Crude traded around $42 a barrel on concerns about a supply glut and U.S. inventory buildup
Oil producers across the world are yet to come to terms with the depressed global oil outlook and demand for 2016, even as the International Monetary Fund (IMF) downgraded global growth rates by 10 basis points in 2016 and 20 basis points in 2017 back in July 2016, following the U.K. Brexit vote. To add to their woes, some members of the Organization of the Petroleum Exporting Countries (OPEC) have called for curtailing output aimed at bringing about a rebalance of the market where supply has consistently outpaced demand. As a reaction to these talks, oil prices witnessed volatility, jumping more than 3% on Monday, August 8th, 2016, as reported by Reuters. On Tuesday, August 9th, 2016, oil traded around $42 a barrel on concerns about a supply glut amidst forecasts for a drop in U.S. inventories.

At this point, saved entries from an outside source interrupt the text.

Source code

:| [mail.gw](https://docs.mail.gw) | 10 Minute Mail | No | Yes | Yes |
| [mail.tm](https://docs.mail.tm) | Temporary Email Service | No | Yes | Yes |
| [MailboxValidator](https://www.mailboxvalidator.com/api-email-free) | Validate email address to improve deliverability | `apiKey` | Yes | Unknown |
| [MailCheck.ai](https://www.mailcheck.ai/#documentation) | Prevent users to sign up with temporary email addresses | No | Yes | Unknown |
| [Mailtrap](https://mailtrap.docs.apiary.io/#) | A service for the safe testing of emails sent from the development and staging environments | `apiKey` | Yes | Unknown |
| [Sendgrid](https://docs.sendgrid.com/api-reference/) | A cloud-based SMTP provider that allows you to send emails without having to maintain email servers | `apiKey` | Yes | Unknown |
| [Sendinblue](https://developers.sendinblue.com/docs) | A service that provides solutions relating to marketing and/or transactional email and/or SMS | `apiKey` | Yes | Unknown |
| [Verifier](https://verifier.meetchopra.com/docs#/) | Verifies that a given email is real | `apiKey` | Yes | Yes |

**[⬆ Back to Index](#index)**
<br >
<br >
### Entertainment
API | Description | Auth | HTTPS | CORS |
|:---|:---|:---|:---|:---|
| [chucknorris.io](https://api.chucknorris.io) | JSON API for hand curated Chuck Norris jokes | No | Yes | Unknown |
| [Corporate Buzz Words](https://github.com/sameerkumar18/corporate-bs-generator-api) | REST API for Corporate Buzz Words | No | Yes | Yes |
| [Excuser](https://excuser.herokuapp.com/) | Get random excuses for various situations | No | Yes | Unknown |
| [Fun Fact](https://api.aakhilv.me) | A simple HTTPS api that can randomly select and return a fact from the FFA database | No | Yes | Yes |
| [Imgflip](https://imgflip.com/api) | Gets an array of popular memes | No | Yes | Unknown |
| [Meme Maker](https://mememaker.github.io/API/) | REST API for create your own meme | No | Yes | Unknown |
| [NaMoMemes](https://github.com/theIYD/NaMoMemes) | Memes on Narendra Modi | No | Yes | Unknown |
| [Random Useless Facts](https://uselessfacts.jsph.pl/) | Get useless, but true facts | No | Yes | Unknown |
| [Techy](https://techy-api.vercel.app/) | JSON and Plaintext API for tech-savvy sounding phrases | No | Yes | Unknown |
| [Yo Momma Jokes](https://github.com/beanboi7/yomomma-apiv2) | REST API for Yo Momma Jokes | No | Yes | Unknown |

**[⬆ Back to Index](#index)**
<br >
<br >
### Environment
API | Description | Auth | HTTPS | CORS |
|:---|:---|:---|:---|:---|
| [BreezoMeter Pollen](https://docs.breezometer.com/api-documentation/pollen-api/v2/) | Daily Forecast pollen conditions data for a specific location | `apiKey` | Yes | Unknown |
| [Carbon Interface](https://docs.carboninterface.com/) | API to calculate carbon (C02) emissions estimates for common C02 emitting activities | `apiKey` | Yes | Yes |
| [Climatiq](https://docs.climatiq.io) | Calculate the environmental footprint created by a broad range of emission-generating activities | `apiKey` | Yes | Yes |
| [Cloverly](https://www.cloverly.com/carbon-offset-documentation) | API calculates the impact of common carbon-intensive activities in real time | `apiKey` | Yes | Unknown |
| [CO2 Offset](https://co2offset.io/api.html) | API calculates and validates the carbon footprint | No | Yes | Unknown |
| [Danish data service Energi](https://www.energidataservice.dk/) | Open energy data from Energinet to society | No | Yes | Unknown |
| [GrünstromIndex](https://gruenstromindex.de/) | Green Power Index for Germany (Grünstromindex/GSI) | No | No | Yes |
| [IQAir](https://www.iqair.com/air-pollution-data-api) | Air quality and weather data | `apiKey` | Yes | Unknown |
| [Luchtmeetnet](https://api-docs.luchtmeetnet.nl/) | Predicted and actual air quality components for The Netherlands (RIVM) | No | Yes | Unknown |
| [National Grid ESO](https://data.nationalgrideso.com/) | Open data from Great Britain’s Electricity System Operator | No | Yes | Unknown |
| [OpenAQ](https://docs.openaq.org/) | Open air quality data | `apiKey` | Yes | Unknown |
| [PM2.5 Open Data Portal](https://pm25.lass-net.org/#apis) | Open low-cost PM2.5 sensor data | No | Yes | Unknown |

OPEC members including Venezuela, Ecuador, and Kuwait have called for an output freeze; however, the talks are expected to fail since other key OPEC members including Saudi Arabia, Iraq, and Iran have been ramping up oil exports and battling for higher market share through discounted selling prices. Since the plunge in oil prices that began in mid-2014, Venezuela has repeatedly been involved in talks to freeze production and reduce a supply glut, but with limited success. On the other hand, Iraq has dropped the September 2016 official selling price for Basra Light crude to Asia by $1 to minus $2.30 a barrel against the average of Oman/Dubai quotes from the previous month, as per Reuters. Russia, the world’s biggest oil producer, has expressed dissent on the new production freeze plan. Given this precarious situation, an informal meeting of OPEC member countries is scheduled to take place on the sidelines of the International Energy Forum in Algeria from September 26-28th, 2016.
U.S. West Texas Intermediate (WTI) crude futures CLc1 were at $42.68 per barrel, up 0.21% from their last close on August 9th, 2016. Brent futures LCOc1 were trading at $44.96 per barrel, up 0.04% on the same day.
U.S. rig counts reach highest levels
Meanwhile, a glut of crude and refined products is looming over the market mainly due to two important factors: increased oil drilling and higher crude inventory in the U.S. as well as strengthening fuel exports by China.
Data show that rigs operating in the U.S. are the highest since March 2016, at 381, rising for a sixth week in a row. Data released on August 3rd, 2016, by the U.S. Energy Information Administration for the week ended July 29th, 2016, shows that U.S. commercial crude oil inventories (excluding those in the Strategic Petroleum Reserve) increased by 1.4 million barrels from the previous week. At 522.5 million barrels, U.S. crude oil inventories are at historically high levels for this time of year.
Recent data also show a buildup of more than 307,000 barrels at the Cushing, Oklahoma, delivery hub for U.S. crude futures in the week to August 5th, 2016. Cushing inventory rise of over 200,000 barrels is typically bearish for crude. Total U.S. crude inventories were expected to fall by one million barrels as per government data.
In China, net oil-product exports surged to a record high of 2.49 million tons in July 2016, after smaller oil plants received approval for the first time to buy crude directly from the global market. Moreover, weaker freight rates make it more profitable for Chinese importers to ship fuel from abroad, according to China’s Customs General Administration.
The combination of these factors has led analysts to predict a decline in oil prices before any sustained recovery in the near term.